• Task set:
[A] In the PSPNet issue thread, what license does the repository use?
[B] Please repeat the PSPNet issue thread word for word, starting at "wcy940418 commented 7" and ending at "score = ms_caffe_process(input_data,net)".
[C] Go on with the PSPNet issue thread from the point where it stops.

Source passage START

Vladkryvoruchko / PSPNet-Keras-tensorflow

TensorFlow implementation of original paper : https://github.com/hszhao/PSPNet
MIT License
394 stars 174 forks source link

About your result output #2

Closed wcy940418 closed 6 years ago

wcy940418 commented 7 years ago

Hello, thank you for your excellent work. I am also interested in implementing PSPNet in TF. I have not tested your code yet, but about your output, I found some post process code in original matlab code.

function score = ms_caffe_process(input_data,net)
    score = net.forward({input_data});
    score = score{1};
    score_flip = net.forward({input_data(end:-1:1,:,:)});
    score_flip = score_flip{1};
    score = score + score_flip(end:-1:1,:,:);

    score = permute(score, [2 1 3]);
    score = exp(score);
    score = bsxfun(@rdivide, score, sum(score, 3));
end

It seems that they feed in the image twice each time, and one is flipped. Do you know why they did this?

Source passage END
Extracted records START

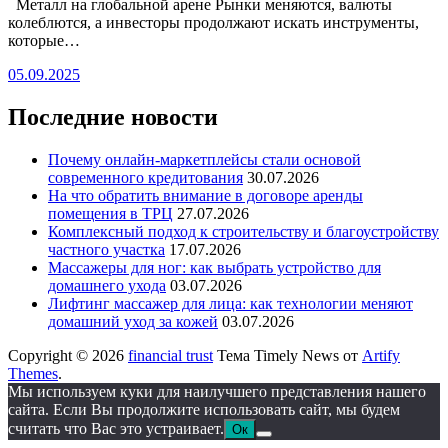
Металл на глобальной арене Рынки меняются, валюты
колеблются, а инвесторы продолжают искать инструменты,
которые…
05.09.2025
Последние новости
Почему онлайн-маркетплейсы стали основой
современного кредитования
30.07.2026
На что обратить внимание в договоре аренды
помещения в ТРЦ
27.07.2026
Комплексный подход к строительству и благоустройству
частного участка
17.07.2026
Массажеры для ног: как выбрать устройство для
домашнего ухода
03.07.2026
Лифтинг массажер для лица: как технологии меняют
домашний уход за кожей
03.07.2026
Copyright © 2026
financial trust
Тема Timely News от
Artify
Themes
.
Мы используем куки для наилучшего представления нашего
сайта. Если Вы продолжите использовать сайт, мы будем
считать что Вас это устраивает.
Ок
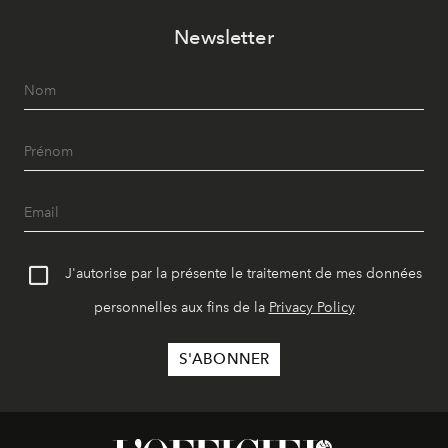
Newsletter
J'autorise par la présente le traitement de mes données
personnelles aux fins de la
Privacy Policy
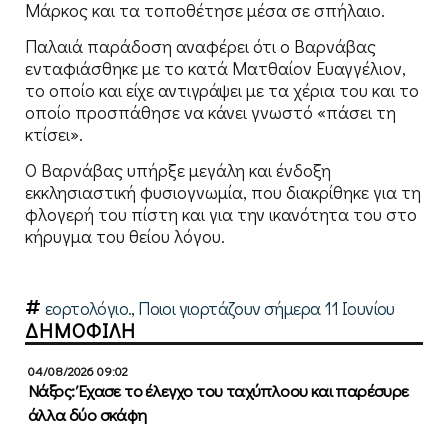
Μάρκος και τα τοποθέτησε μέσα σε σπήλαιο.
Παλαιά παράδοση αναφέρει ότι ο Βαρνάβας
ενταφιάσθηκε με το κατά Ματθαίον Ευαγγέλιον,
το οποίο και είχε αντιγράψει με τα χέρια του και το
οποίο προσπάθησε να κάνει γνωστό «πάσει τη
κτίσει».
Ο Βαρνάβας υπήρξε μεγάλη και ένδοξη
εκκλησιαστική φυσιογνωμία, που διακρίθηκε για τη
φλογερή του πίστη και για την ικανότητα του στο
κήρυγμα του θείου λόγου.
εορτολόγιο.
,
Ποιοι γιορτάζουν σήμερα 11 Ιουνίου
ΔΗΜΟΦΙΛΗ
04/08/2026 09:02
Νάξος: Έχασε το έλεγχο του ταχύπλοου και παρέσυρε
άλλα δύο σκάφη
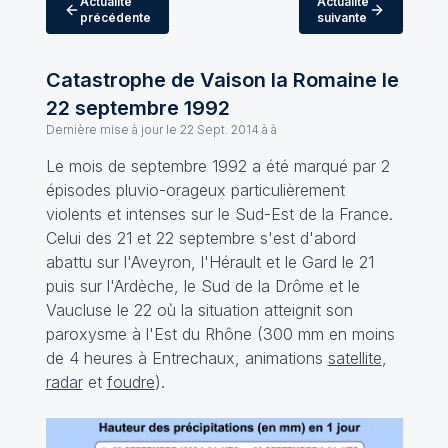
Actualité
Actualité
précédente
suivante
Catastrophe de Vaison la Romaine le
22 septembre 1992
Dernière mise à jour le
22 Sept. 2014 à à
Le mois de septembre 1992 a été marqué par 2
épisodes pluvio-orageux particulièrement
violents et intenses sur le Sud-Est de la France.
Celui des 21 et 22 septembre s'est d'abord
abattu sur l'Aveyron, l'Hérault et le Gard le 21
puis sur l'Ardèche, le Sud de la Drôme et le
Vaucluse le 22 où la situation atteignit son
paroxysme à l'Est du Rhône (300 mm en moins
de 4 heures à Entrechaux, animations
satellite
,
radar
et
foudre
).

Extracted records END
Extracted records START

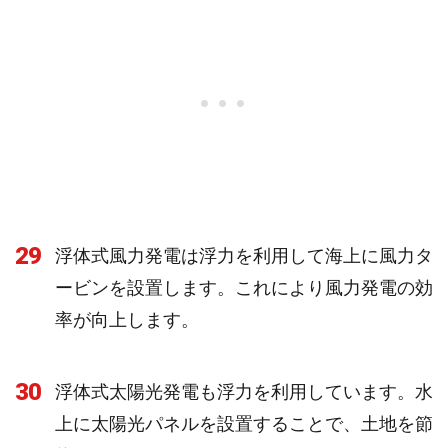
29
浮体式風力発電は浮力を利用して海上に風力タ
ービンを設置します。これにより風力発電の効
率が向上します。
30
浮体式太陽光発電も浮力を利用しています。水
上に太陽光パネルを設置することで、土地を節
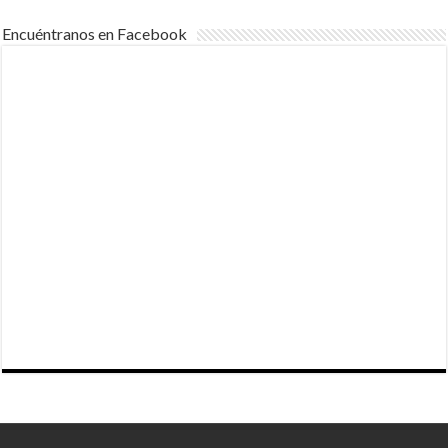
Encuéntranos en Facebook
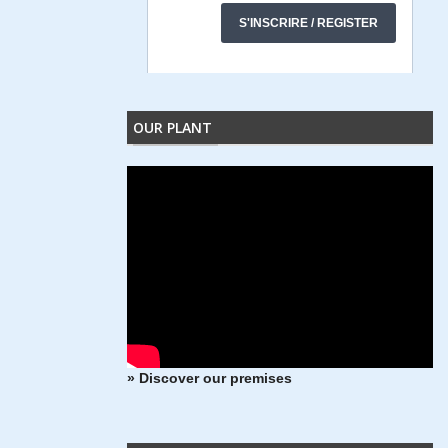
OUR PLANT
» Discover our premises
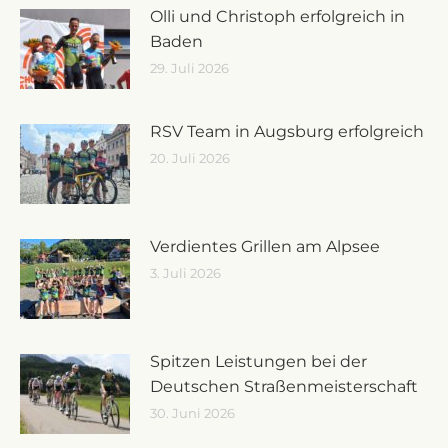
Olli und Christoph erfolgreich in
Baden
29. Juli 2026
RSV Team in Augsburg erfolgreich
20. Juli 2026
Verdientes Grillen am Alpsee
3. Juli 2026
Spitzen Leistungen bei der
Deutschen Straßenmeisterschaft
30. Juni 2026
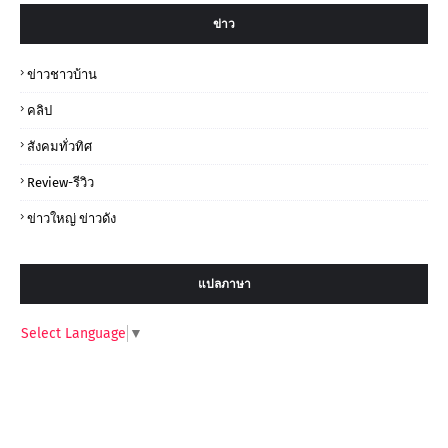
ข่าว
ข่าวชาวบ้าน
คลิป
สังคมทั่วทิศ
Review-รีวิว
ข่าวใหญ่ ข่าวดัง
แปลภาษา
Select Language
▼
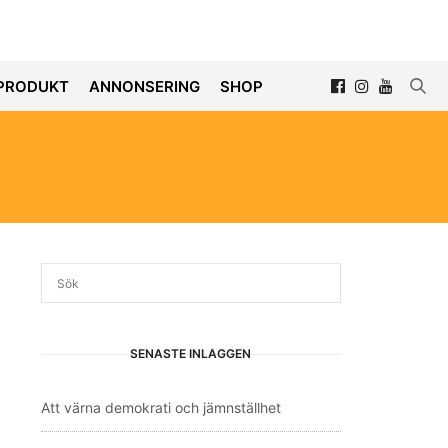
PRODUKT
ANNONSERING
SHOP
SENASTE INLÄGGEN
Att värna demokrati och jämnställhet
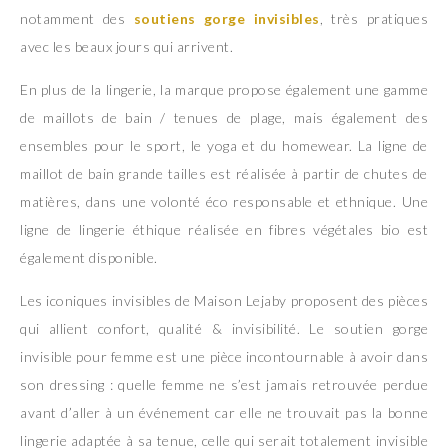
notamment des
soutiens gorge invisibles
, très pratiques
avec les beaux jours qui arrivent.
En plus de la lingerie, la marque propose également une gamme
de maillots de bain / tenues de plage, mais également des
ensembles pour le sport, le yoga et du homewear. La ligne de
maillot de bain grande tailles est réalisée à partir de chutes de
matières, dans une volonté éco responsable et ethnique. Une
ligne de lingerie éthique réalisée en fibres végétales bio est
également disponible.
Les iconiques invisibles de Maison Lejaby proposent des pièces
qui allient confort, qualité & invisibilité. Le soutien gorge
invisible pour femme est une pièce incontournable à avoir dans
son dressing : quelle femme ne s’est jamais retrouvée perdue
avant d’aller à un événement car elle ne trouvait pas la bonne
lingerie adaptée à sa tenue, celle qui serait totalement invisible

Extracted records END
Extracted records START

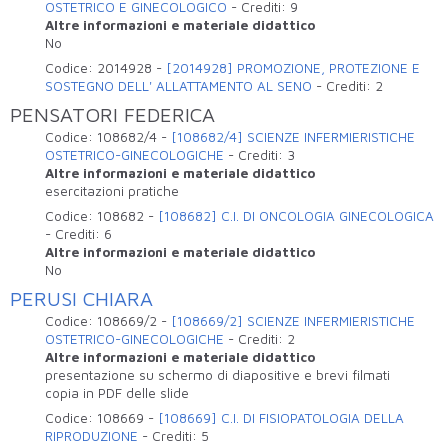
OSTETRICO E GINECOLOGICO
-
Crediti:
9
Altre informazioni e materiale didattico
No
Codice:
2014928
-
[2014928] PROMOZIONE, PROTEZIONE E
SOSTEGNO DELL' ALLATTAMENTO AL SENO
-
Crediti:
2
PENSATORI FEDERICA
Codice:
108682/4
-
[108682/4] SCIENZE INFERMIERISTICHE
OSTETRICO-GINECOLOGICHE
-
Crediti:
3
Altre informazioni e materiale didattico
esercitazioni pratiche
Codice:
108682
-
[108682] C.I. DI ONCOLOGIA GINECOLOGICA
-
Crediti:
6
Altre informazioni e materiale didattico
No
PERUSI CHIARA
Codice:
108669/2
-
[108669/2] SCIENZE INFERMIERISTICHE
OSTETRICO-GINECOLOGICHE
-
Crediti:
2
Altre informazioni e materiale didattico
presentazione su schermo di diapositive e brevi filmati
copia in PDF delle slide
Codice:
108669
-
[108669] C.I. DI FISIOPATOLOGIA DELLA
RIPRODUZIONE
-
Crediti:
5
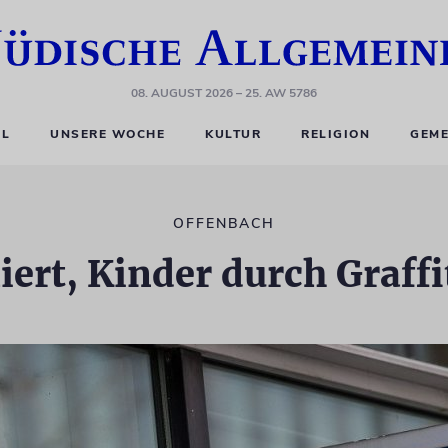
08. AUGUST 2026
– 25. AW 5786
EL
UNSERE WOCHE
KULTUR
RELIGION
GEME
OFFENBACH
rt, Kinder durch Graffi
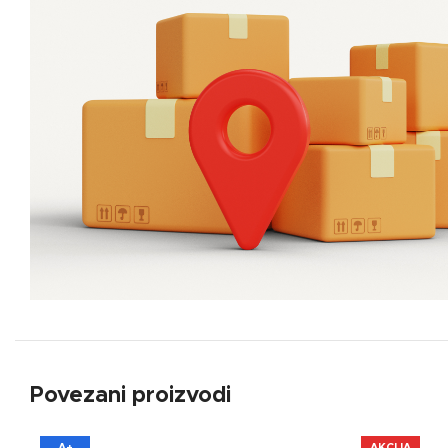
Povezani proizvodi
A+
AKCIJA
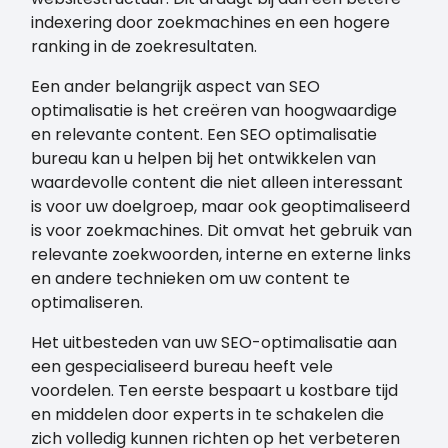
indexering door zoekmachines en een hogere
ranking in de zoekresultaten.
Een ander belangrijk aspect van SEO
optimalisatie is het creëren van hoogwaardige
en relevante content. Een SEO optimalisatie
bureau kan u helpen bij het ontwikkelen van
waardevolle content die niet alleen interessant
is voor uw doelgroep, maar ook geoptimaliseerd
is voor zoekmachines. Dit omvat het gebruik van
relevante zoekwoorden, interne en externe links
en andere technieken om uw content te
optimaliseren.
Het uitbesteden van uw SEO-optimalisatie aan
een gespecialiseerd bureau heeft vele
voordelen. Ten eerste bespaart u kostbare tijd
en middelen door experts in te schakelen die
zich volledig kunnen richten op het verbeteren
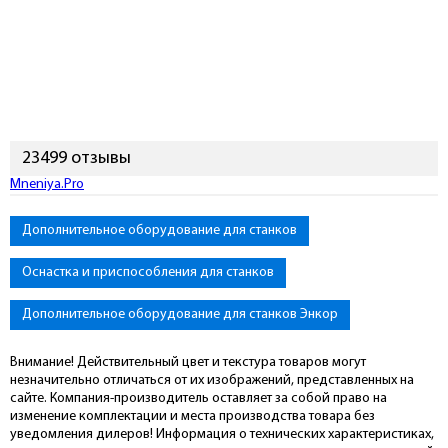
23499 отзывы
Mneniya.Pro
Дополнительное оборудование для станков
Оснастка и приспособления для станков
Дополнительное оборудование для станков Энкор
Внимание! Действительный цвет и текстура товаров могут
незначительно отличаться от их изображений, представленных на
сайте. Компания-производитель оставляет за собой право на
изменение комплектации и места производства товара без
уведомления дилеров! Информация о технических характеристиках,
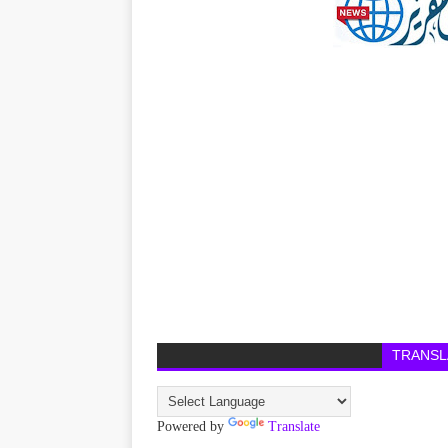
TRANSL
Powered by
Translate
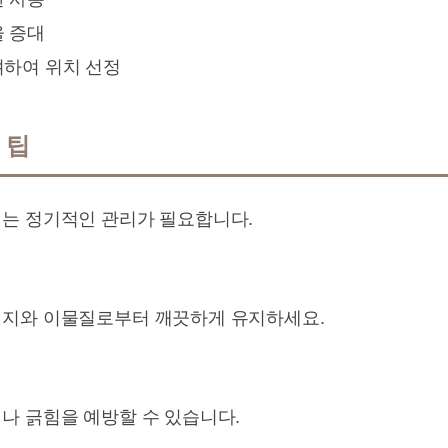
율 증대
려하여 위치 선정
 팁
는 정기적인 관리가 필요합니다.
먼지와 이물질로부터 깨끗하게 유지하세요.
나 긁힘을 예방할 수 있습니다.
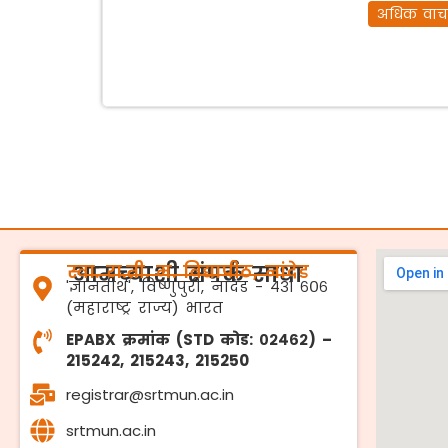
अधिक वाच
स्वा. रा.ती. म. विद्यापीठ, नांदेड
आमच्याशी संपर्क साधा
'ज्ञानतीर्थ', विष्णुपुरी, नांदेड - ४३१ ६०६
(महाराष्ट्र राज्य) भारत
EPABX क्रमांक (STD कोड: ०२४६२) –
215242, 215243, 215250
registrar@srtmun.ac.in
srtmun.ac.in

Extracted records END

• Answers for each item:
[A] The MIT License.

[B]
wcy940418 commented 7 years ago

Hello, thank you for your excellent work. I am also interested in implementing PSPNet in TF. I have not tested your code yet, but about your output, I found some post process code in original matlab code.

function score = ms_caffe_process(input_data,net)

[C]
Thank you

Vladkryvoruchko commented 7 years ago

Hi @wcy940418 . I havent found any implementation details about this processing in the original paper. As I dont have any experience in matlab, from code it seems that image is not actually flipped, but changed order of RGB channels to possible BGR... and then in score addition its changed back. In my pycaffe code i didnt do that "flipping" and it actually works pretty fine.

Will return to working with repo soon.

wcy940418 commented 7 years ago

Thank you @Vladkryvoruchko , I see. I will try to figure out the missing detail in the original network.

Vladkryvoruchko commented 7 years ago

@wcy940418 Thank you. Keep me up to date if you proceed :)

wcy940418 commented 7 years ago

@Vladkryvoruchko How did you modify the caffe-tensorflow code to port out bn layer parameters? And I tested using pycaffe to predict image, it just works fine as you said.

wcy940418 commented 7 years ago

Also, I changed some lines in your code, now I get some better results, but not perfect. Could you tell me the order you convert scale, offset, mean, variance from caffemodel?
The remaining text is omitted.